1、 シルバー人材、社会福祉協議会いずれにおいて、ただいまの答弁から、漠然とした方向性と概要が見えましたので、さらにはっきりさせていただく意味において、地方自治を研究している団体が分析した両法人運営においての問題点とわが町の実情との共通課題の有無について、改めて再々質問いたします。
 
チェックポイント
(両法人に関して)
(6) 公益法人としての自己判断、自己決定が現在成されていると判断しているか。
(7) 職員個々のあるいは組織全体での能力について。 例えば、調査分析能力、企画力、調整能力、交渉能力といった分野には、十分能力を有していると判断しているか。

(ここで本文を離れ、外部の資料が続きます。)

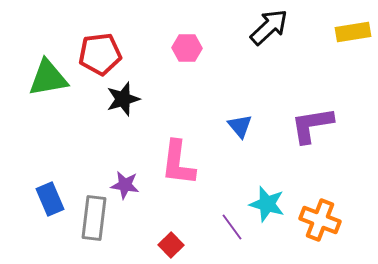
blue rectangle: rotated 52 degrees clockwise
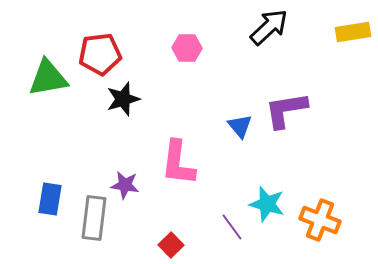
purple L-shape: moved 26 px left, 15 px up
blue rectangle: rotated 32 degrees clockwise
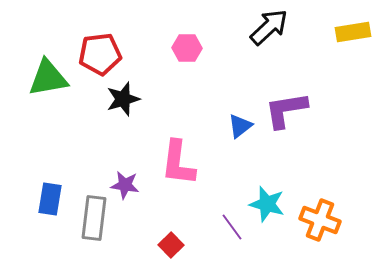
blue triangle: rotated 32 degrees clockwise
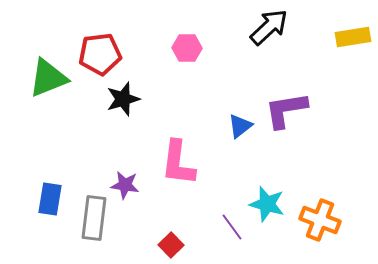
yellow rectangle: moved 5 px down
green triangle: rotated 12 degrees counterclockwise
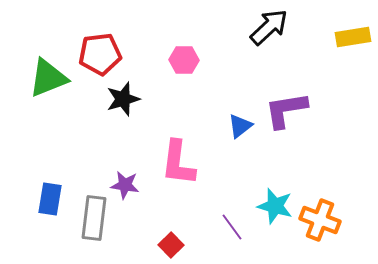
pink hexagon: moved 3 px left, 12 px down
cyan star: moved 8 px right, 2 px down
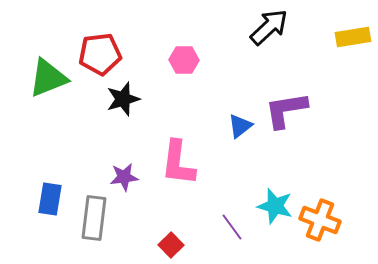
purple star: moved 1 px left, 8 px up; rotated 16 degrees counterclockwise
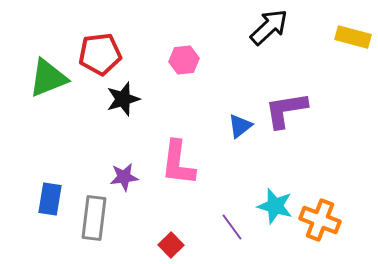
yellow rectangle: rotated 24 degrees clockwise
pink hexagon: rotated 8 degrees counterclockwise
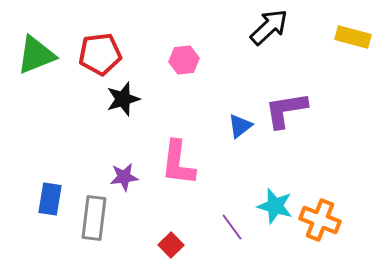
green triangle: moved 12 px left, 23 px up
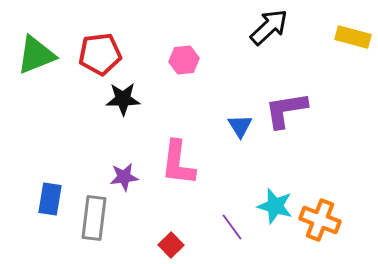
black star: rotated 16 degrees clockwise
blue triangle: rotated 24 degrees counterclockwise
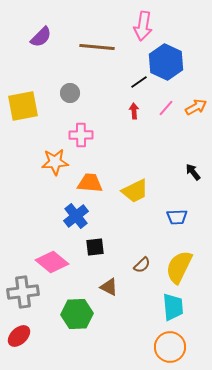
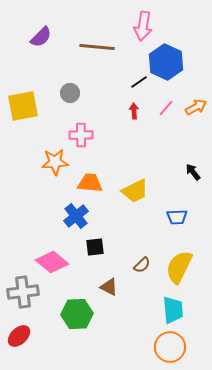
cyan trapezoid: moved 3 px down
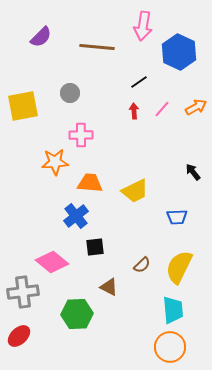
blue hexagon: moved 13 px right, 10 px up
pink line: moved 4 px left, 1 px down
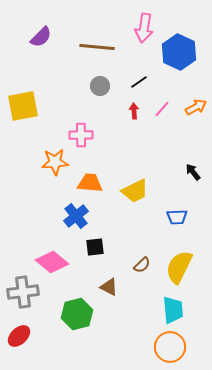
pink arrow: moved 1 px right, 2 px down
gray circle: moved 30 px right, 7 px up
green hexagon: rotated 12 degrees counterclockwise
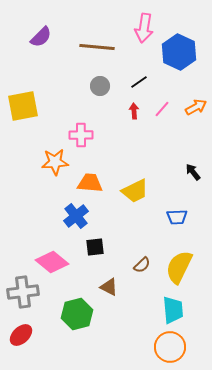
red ellipse: moved 2 px right, 1 px up
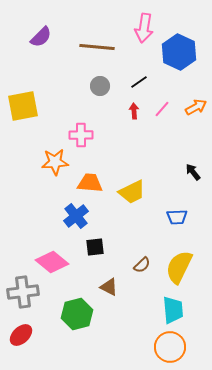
yellow trapezoid: moved 3 px left, 1 px down
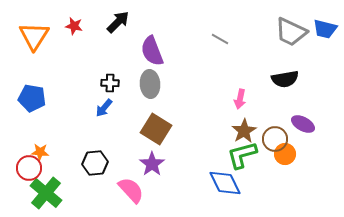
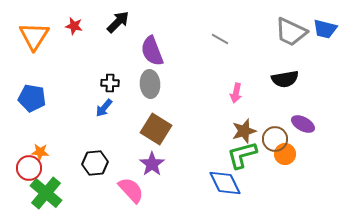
pink arrow: moved 4 px left, 6 px up
brown star: rotated 15 degrees clockwise
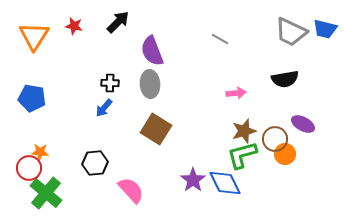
pink arrow: rotated 108 degrees counterclockwise
purple star: moved 41 px right, 16 px down
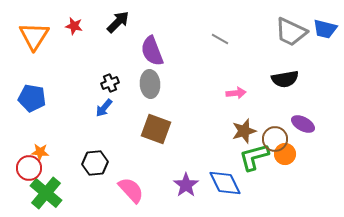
black cross: rotated 24 degrees counterclockwise
brown square: rotated 12 degrees counterclockwise
green L-shape: moved 12 px right, 2 px down
purple star: moved 7 px left, 5 px down
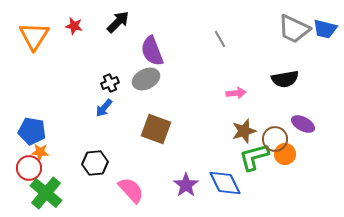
gray trapezoid: moved 3 px right, 3 px up
gray line: rotated 30 degrees clockwise
gray ellipse: moved 4 px left, 5 px up; rotated 68 degrees clockwise
blue pentagon: moved 33 px down
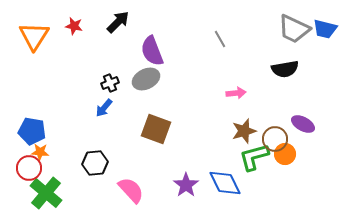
black semicircle: moved 10 px up
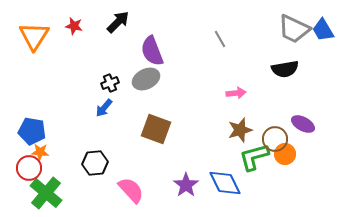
blue trapezoid: moved 2 px left, 1 px down; rotated 45 degrees clockwise
brown star: moved 4 px left, 1 px up
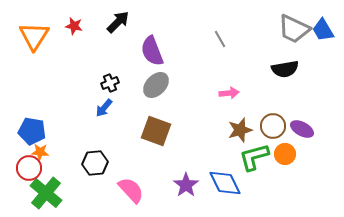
gray ellipse: moved 10 px right, 6 px down; rotated 20 degrees counterclockwise
pink arrow: moved 7 px left
purple ellipse: moved 1 px left, 5 px down
brown square: moved 2 px down
brown circle: moved 2 px left, 13 px up
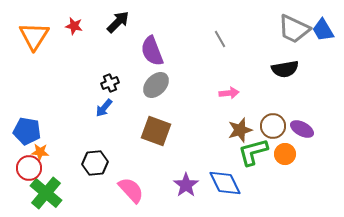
blue pentagon: moved 5 px left
green L-shape: moved 1 px left, 5 px up
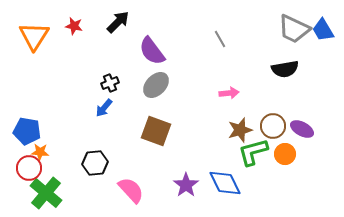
purple semicircle: rotated 16 degrees counterclockwise
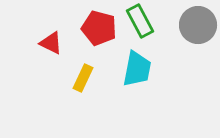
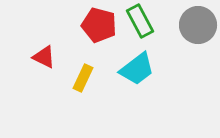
red pentagon: moved 3 px up
red triangle: moved 7 px left, 14 px down
cyan trapezoid: rotated 42 degrees clockwise
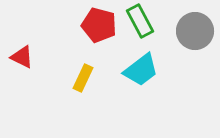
gray circle: moved 3 px left, 6 px down
red triangle: moved 22 px left
cyan trapezoid: moved 4 px right, 1 px down
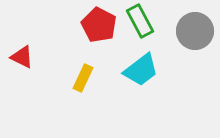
red pentagon: rotated 12 degrees clockwise
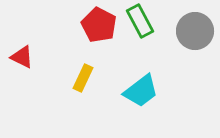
cyan trapezoid: moved 21 px down
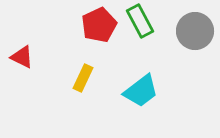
red pentagon: rotated 20 degrees clockwise
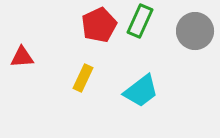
green rectangle: rotated 52 degrees clockwise
red triangle: rotated 30 degrees counterclockwise
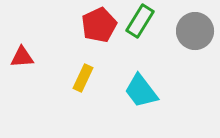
green rectangle: rotated 8 degrees clockwise
cyan trapezoid: rotated 90 degrees clockwise
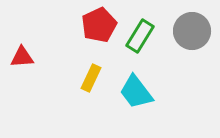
green rectangle: moved 15 px down
gray circle: moved 3 px left
yellow rectangle: moved 8 px right
cyan trapezoid: moved 5 px left, 1 px down
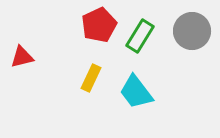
red triangle: rotated 10 degrees counterclockwise
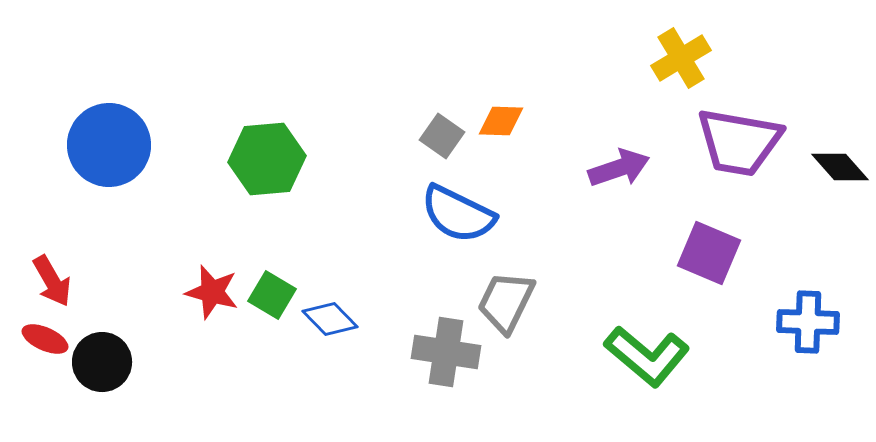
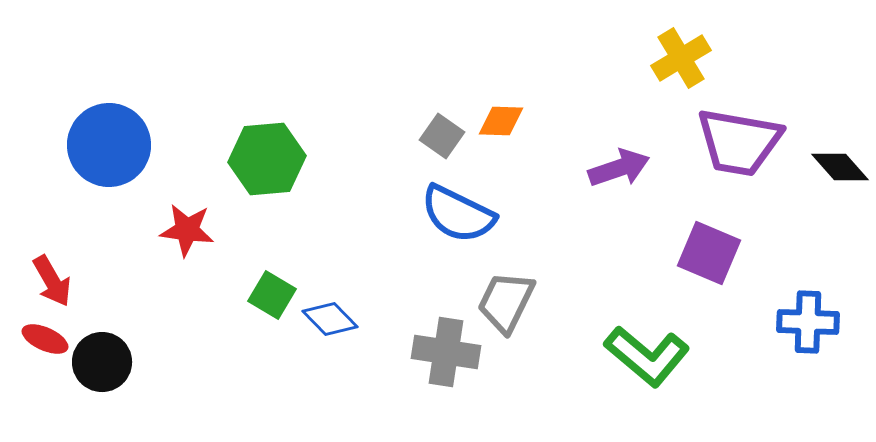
red star: moved 25 px left, 62 px up; rotated 8 degrees counterclockwise
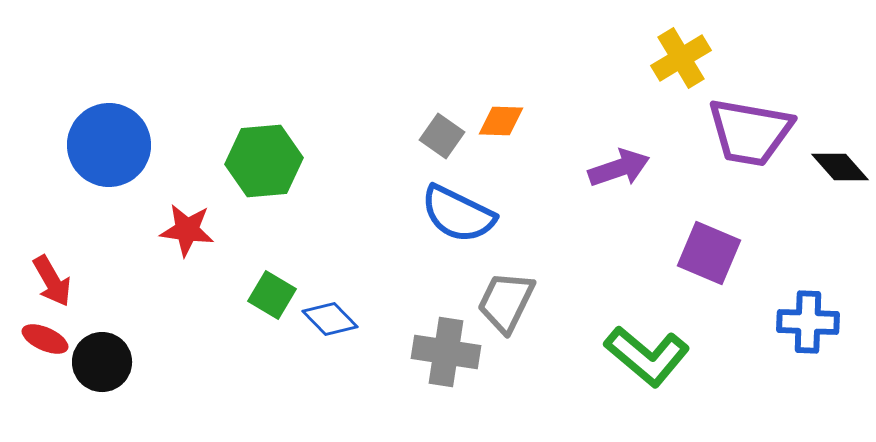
purple trapezoid: moved 11 px right, 10 px up
green hexagon: moved 3 px left, 2 px down
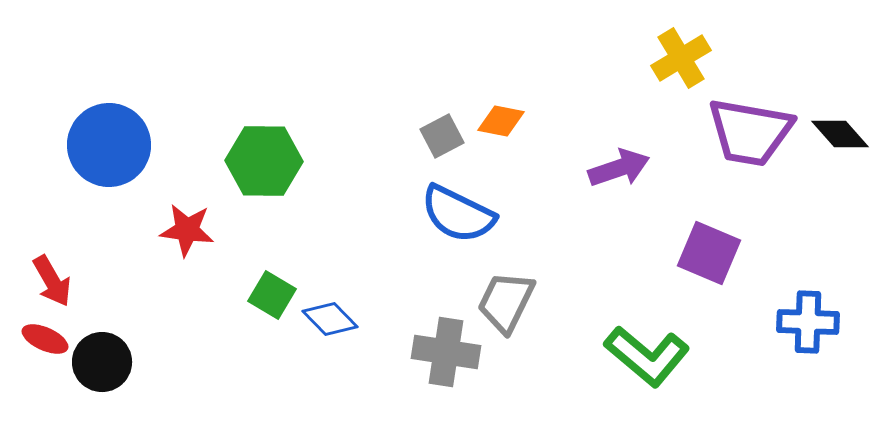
orange diamond: rotated 9 degrees clockwise
gray square: rotated 27 degrees clockwise
green hexagon: rotated 6 degrees clockwise
black diamond: moved 33 px up
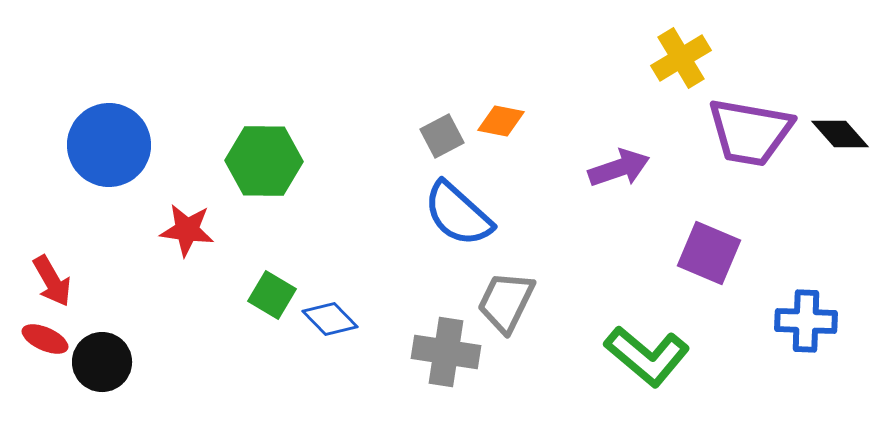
blue semicircle: rotated 16 degrees clockwise
blue cross: moved 2 px left, 1 px up
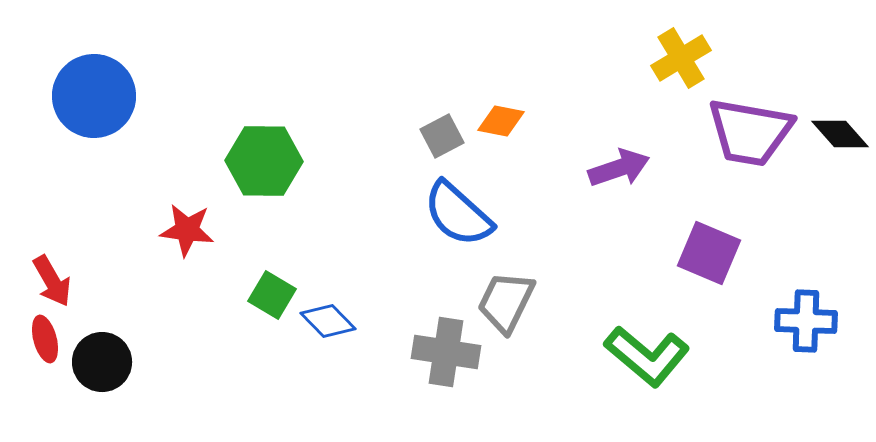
blue circle: moved 15 px left, 49 px up
blue diamond: moved 2 px left, 2 px down
red ellipse: rotated 51 degrees clockwise
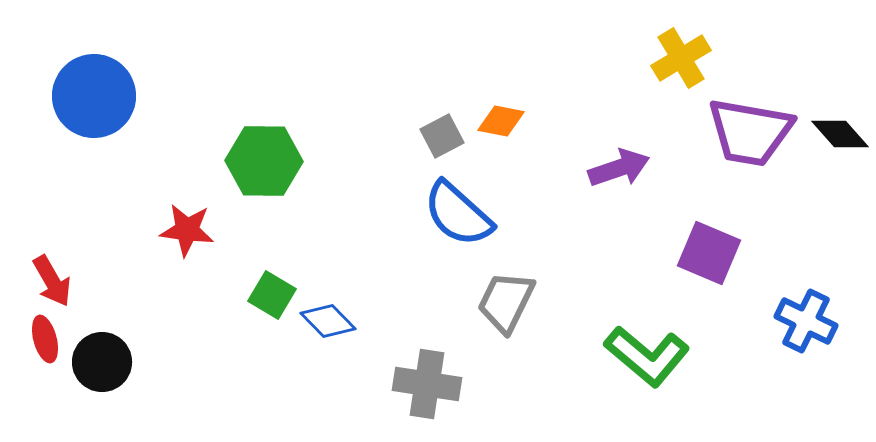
blue cross: rotated 24 degrees clockwise
gray cross: moved 19 px left, 32 px down
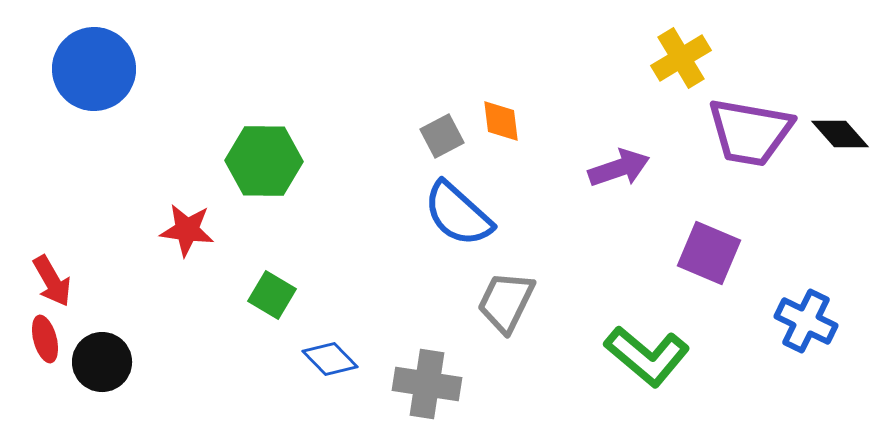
blue circle: moved 27 px up
orange diamond: rotated 72 degrees clockwise
blue diamond: moved 2 px right, 38 px down
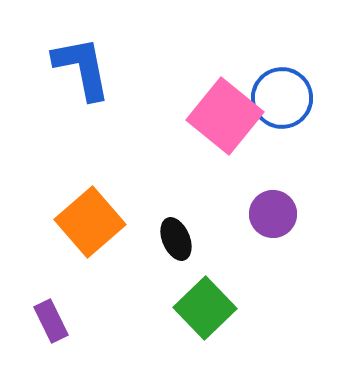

(8) 両法人とも自治体の人件費とのセットの形での委託事業が運営上の主要な柱となっている。このことで両法人とも、行政に対し、行政の子会社意識を生み出し、遠慮や負い目を感じる、いわゆる従属的関係であるという間違った通念がある。その結果、行政、住民双方に目配りしなくてはならないはずが、残念ながらほとんどの法人職員が、行政の顔色を伺っていると指摘されている。町ではどのようにこの点を認識しているか。
(社会福祉協議会について)
@  自らが社会福祉協議会の会員であることを知らない、または自覚していない住民が多いことが全国的な問題との指摘がある。町の社会福祉協議会はこの点はどのように把握しているか。町ではこの点をどのように受けて止めているか。
(シルバー人材センターについて)
@ シルバーは高齢者専門の人材派遣会社である。必要によっては、民間に委託した方が高齢者にとっても、サービスを受ける側から見ても効率的である。
A シルバーには企業の第一線で働いていた有能な方が集まりにくい。これは、高齢者には軽作業というロジックが浸透し、創造性や人材活用の基本軸がなくなっている。定款変更が望まれる。
B シルバーは、会員のための法人、行政のお抱え法人というコンセプトから脱却し「お客様のため」の必要なサービス提供とは何かを考えるべきである。